Record extracts.
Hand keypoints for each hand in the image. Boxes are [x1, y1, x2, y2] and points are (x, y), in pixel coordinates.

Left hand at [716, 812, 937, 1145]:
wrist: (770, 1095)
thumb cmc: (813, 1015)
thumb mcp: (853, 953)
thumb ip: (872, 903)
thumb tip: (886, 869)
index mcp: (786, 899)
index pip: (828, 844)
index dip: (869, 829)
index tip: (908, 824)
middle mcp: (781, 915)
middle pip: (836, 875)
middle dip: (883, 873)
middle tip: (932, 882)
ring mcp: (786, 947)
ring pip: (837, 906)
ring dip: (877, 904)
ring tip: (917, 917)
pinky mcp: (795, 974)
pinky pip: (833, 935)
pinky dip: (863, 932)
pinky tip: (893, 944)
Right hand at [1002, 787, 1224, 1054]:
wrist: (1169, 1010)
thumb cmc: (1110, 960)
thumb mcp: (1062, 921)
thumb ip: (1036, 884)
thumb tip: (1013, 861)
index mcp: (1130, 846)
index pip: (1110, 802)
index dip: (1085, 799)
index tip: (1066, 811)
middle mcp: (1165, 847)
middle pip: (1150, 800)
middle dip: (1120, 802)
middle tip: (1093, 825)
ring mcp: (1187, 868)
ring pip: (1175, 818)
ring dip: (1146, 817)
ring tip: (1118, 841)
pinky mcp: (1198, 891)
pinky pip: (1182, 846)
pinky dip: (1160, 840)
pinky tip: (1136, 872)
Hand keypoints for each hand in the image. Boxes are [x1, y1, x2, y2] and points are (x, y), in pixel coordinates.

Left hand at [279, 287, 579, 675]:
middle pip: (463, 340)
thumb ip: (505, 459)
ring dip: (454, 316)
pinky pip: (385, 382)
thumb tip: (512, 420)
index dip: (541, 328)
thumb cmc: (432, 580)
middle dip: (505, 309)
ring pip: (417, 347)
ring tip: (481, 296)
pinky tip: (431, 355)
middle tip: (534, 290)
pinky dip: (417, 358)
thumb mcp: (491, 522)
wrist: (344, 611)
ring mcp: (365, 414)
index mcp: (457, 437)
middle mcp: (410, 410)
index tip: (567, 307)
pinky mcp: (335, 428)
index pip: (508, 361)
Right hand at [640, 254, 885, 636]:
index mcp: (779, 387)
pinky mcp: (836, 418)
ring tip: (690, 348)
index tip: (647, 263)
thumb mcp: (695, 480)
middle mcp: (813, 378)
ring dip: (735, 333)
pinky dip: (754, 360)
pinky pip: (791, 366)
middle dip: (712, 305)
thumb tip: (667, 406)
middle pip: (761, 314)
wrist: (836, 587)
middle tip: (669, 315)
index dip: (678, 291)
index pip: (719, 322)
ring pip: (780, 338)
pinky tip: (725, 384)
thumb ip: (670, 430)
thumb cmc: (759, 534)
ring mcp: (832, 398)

==

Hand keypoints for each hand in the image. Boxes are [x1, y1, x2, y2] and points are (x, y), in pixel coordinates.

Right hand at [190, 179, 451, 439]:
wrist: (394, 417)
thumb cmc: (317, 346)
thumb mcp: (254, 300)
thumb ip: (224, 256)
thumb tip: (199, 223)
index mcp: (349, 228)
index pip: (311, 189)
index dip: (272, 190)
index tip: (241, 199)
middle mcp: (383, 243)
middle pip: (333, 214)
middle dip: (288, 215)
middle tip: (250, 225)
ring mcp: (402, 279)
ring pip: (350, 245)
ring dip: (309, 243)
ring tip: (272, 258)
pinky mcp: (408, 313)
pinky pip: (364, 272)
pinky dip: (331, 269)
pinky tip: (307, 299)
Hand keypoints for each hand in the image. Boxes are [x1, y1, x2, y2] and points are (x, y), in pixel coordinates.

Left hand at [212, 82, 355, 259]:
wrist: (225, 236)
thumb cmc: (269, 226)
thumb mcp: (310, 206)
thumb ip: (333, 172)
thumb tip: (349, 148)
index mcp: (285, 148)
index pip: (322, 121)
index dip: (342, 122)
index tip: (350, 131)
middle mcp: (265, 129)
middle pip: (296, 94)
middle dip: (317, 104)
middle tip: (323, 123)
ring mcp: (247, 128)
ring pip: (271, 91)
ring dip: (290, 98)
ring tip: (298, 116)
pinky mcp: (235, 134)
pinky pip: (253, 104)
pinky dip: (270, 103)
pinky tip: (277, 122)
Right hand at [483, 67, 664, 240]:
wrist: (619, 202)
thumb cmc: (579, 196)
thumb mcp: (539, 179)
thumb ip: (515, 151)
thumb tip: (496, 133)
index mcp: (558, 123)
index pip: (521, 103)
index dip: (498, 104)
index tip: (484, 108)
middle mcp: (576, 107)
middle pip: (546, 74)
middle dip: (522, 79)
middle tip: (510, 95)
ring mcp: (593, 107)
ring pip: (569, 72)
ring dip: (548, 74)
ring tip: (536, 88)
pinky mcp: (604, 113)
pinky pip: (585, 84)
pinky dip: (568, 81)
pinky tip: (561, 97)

--

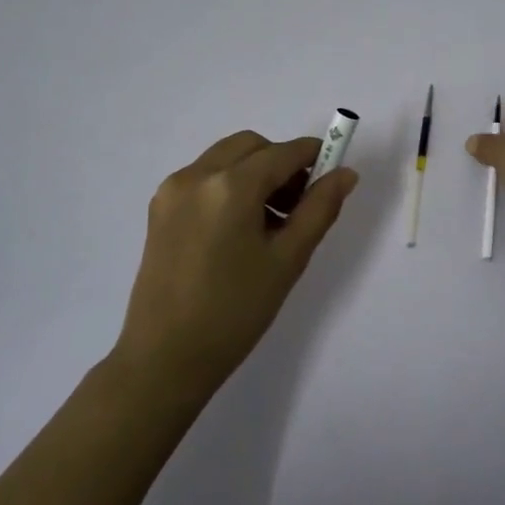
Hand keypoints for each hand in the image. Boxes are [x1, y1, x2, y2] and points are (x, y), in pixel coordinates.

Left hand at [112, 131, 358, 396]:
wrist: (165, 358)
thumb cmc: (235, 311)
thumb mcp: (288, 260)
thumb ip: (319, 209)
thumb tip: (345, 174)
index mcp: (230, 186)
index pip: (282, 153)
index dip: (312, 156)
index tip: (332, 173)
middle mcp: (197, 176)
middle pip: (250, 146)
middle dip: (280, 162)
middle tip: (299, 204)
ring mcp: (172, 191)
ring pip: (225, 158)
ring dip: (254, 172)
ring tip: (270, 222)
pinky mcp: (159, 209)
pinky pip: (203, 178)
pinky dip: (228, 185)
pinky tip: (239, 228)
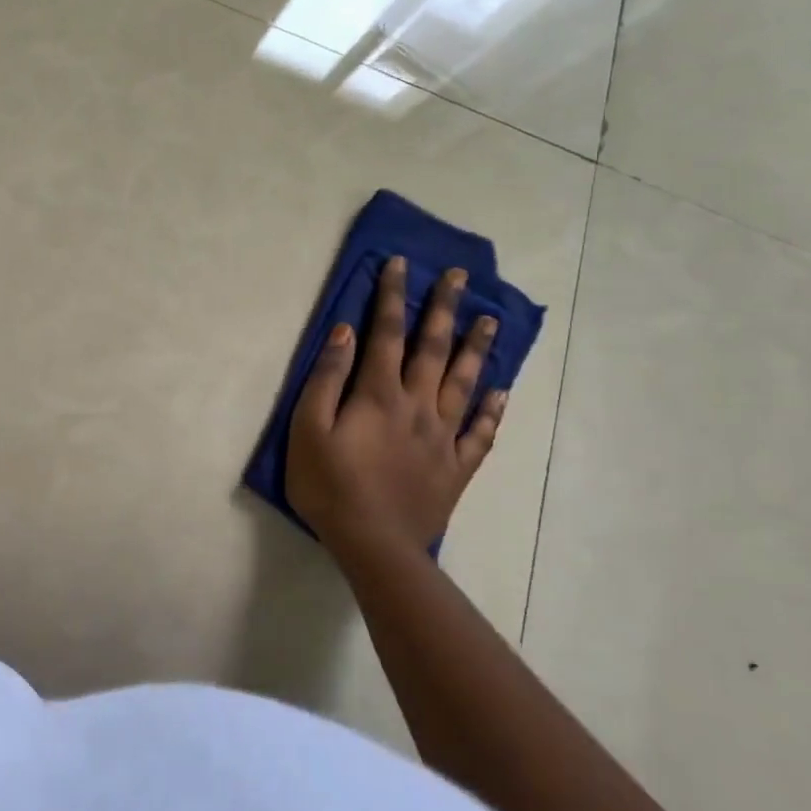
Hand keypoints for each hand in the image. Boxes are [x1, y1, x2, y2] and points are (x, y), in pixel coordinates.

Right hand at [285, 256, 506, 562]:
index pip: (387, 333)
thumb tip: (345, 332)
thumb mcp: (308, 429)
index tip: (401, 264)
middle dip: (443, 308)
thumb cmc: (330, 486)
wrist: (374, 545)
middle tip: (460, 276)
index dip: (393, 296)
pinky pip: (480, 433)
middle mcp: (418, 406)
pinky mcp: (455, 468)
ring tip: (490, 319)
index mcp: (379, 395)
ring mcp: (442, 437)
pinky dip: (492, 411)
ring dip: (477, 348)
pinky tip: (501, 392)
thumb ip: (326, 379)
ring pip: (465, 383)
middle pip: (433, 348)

Exercise aim. Given the records above, restate word for word only the lines starting at the one with "ring dip: (735, 333)" and ending at the one with "ring mcp: (832, 398)".

Result.
ring dip: (735, 333)
pinky dip: (754, 360)
pinky pip: (791, 366)
middle dip: (712, 305)
thumb tip: (667, 406)
middle pip: (761, 314)
wrist: (836, 587)
middle tip: (669, 315)
index dip: (678, 291)
index pip: (719, 322)
ring pip: (780, 338)
pinky tip: (725, 384)
thumb ip: (670, 430)
thumb cmc: (759, 534)
ring mcp: (832, 398)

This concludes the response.